No More Freebies at EPA

After eight years in which the EPA was the Environmental Pass
Agency, new administrator Lisa Jackson last week sent a new signal that
polluters cannot pass "Go." In a memorandum, she stopped the agency's
nearly decade-old "Performance Track" program where corporations set
voluntary environmental goals. It began late in the Clinton
administration, on the notion that with "a growing number of
environmental leaders in the public and private sectors practicing
environmental stewardship, we hope more organizations and the people
who run them will begin to see its advantages."

Corporations
saw the "advantages" as an open chimney. In December, the Philadelphia
Inquirer published an expose on the program, which grew in the Bush EPA
to 547 members. The EPA signed up many of the nation's top polluters in
a polluted public relations stunt. The companies said they were
greening, even as the EPA made little or no effort to verify any
progress. The Inquirer found that signatories could count on fewer
inspections and expedited permits to expand.

In a memorandum,
Jackson wrote to the Performance Track members that while they "have
created a foundation of achievement, innovation, and progress," she was
halting the program because it "was developed in a different era and
may not speak to today's challenges." She elaborated in a telephone
interview last week, "There's enough concerns about that program's
effectiveness. My current belief is that it has raised awareness of
stewardship. I can also say with some certainty that evidence of the
effectiveness of Performance Track is not out there."

The degree
to which Performance Track became Polluter Travesty is the fact that
many of its members are in the 2008 Toxic 100 Index, as compiled by the
Political Economy Research Institute at UMass-Amherst. DuPont and Dow
are members despite being listed top and third in the nation,
respectively, for their toxic releases into the air. In 2005 DuPont
paid a $10.25 million fine and agreed to a $107 million settlement to
people in Ohio and West Virginia for polluting drinking water.

The
Inquirer found that a chlorine factory in Tennessee was a Performance
Track member despite being the biggest mercury emitter in the state,
with the state declaring the Hiwassee River abutted by the factory to
be "impaired." The newspaper also found that Pfizer,
also on the UMass institute's Toxic 100 list, is a Performance Track
member despite having paid a nearly $1 million fine for hazardous
chemical release and that Marathon Oil, in the Toxic 100 and a
Performance Track member, received expedited permits in 2006 to expand
its Louisiana refinery into the fourth largest in the nation.

Evidence
of the coziness between the polluters and EPA is a series of 2006
testimonials on the Performance Track website.
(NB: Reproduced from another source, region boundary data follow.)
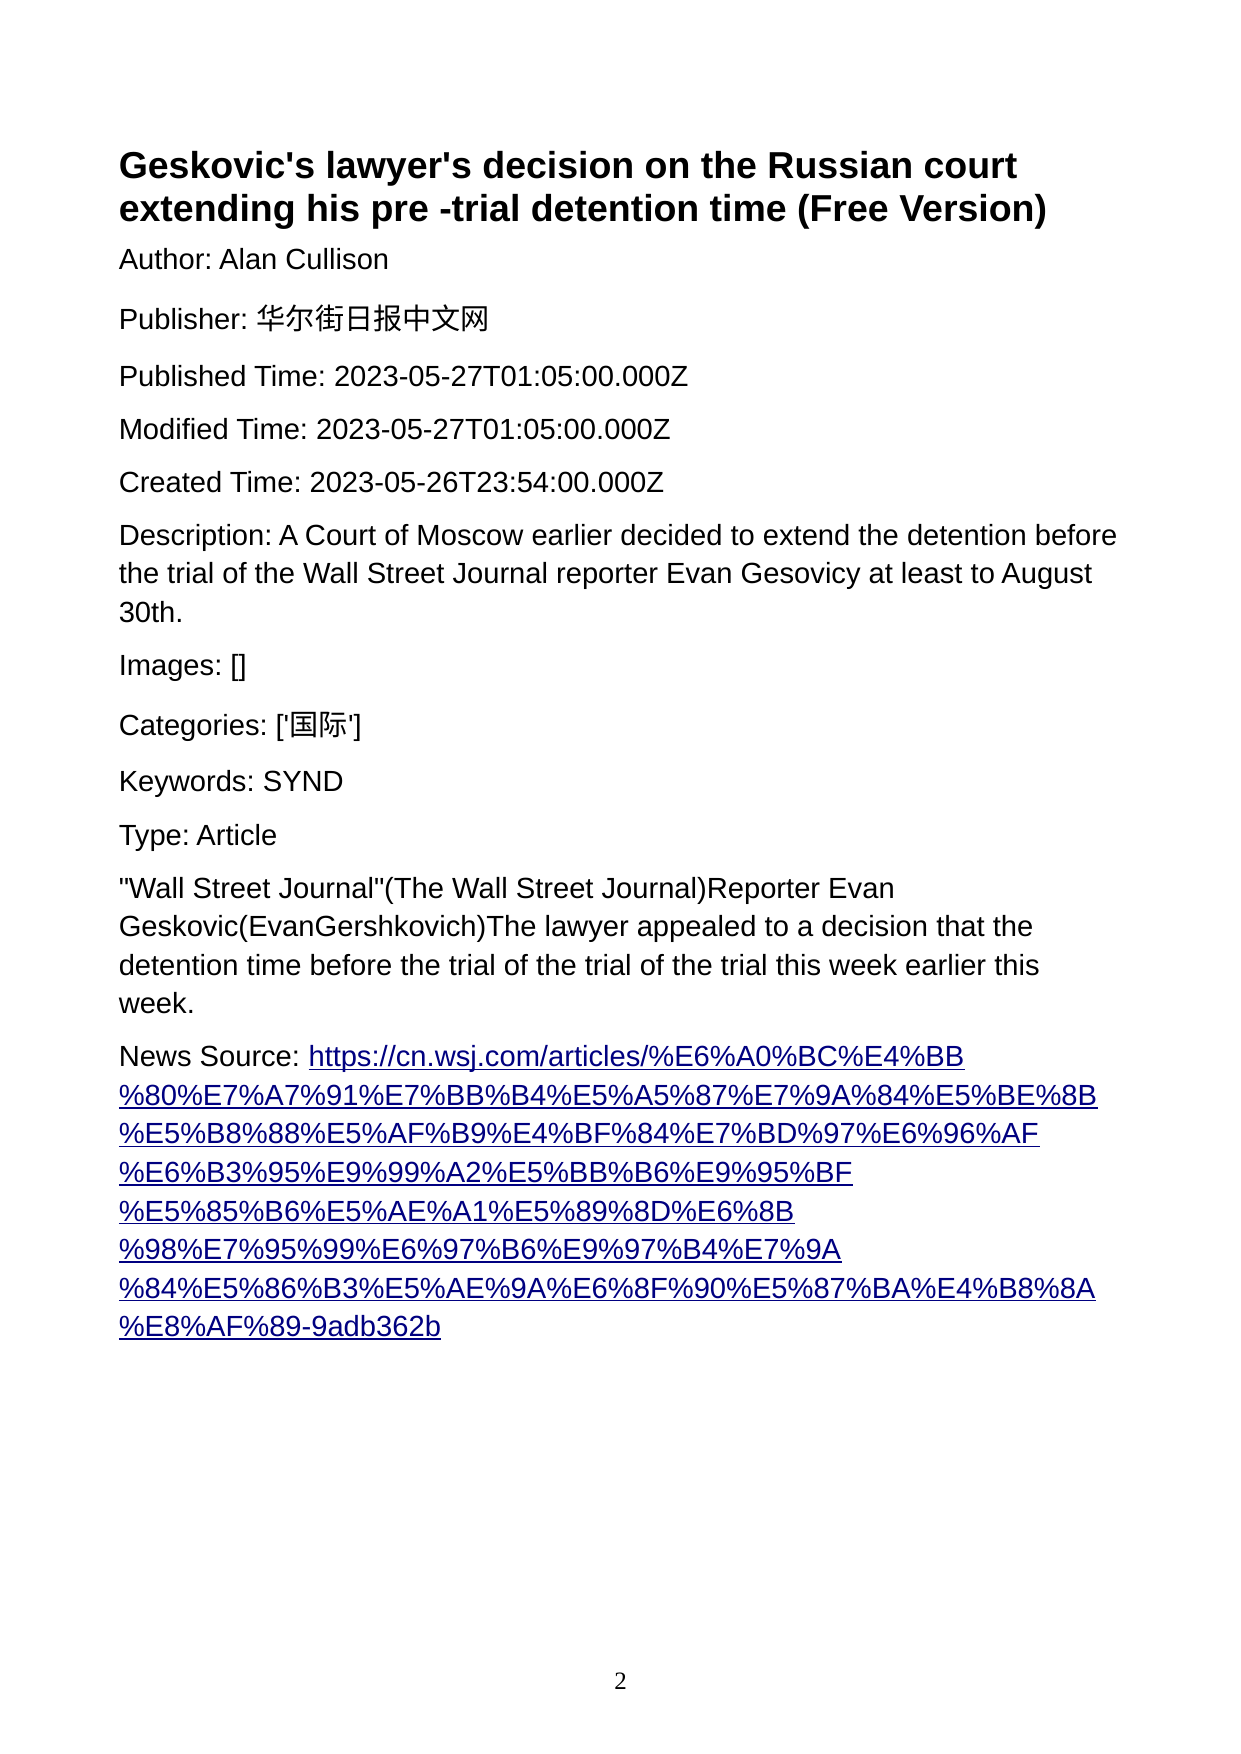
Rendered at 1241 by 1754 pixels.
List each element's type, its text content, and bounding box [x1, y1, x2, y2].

subtitle Geskovic's lawyer's decision on the Russian court extending his pre -trial detention time (Free Version) [118, 143, 1122, 230]
text Created Time: 2023-05-26T23:54:00.000Z [118, 465, 1122, 498]
text Images: [] [118, 648, 1122, 682]
text Keywords: SYND [118, 764, 1122, 798]
text Publisher: 华尔街日报中文网 [118, 295, 1122, 338]
text Type: Article [118, 817, 1122, 851]
text Description: A Court of Moscow earlier decided to extend the detention before the trial of the Wall Street Journal reporter Evan Gesovicy at least to August 30th. [118, 518, 1122, 628]
text Author: Alan Cullison [118, 242, 1122, 276]
text Published Time: 2023-05-27T01:05:00.000Z [118, 358, 1122, 392]
text "Wall Street Journal"(The Wall Street Journal)Reporter Evan Geskovic(EvanGershkovich)The lawyer appealed to a decision that the detention time before the trial of the trial of the trial this week earlier this week. [118, 871, 1122, 1020]
text Modified Time: 2023-05-27T01:05:00.000Z [118, 412, 1122, 445]
text Categories: ['国际'] [118, 701, 1122, 743]
text News Source: https://cn.wsj.com/articles/%E6%A0%BC%E4%BB%80%E7%A7%91%E7%BB%B4%E5%A5%87%E7%9A%84%E5%BE%8B%E5%B8%88%E5%AF%B9%E4%BF%84%E7%BD%97%E6%96%AF%E6%B3%95%E9%99%A2%E5%BB%B6%E9%95%BF%E5%85%B6%E5%AE%A1%E5%89%8D%E6%8B%98%E7%95%99%E6%97%B6%E9%97%B4%E7%9A%84%E5%86%B3%E5%AE%9A%E6%8F%90%E5%87%BA%E4%B8%8A%E8%AF%89-9adb362b [118, 1039, 1122, 1343]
The environmental
manager for Nucor Steel, a Toxic
100 member, wrote, "The best thing about Performance Track is that it's
truly a partnership between business and EPA." A representative from
Marathon Oil hailed the "collaborative relationship with our
regulators." An environmental resource representative from DuPont wrote
"Instead of reinventing the wheel, we can have a dialogue."

The
whole point of the "dialogue" was so polluters did not have to reinvent
anything. Jackson knew this, which is why she added Performance Track
to the many Bush policies she is reversing or reviewing. The mere
consideration by the Obama administration to regulate greenhouse gases
has the US Chamber of Commerce screaming it would "completely shut the
country down." Jackson said such fears are unfounded.

"We are not
looking to run rampant and regulate every Dunkin' Donuts and every
cow," Jackson said. "These are nightmare, worst-case scenarios put up
by the Bush administration. We will move methodically as mandated by
the Supreme Court. But the fact is, we don't have a very sound
rationale on regulating mercury . . . there is quite a bit of
uncertainty about how we regulate air pollutants. Decades after the
Clean Air Act we're stalled on toxic waste sites. The Superfund
pipeline has dried up . . . We've lost eight years on kids getting
asthma."

Just to have an EPA administrator admit to all that gives hope that the days of the free pass are over.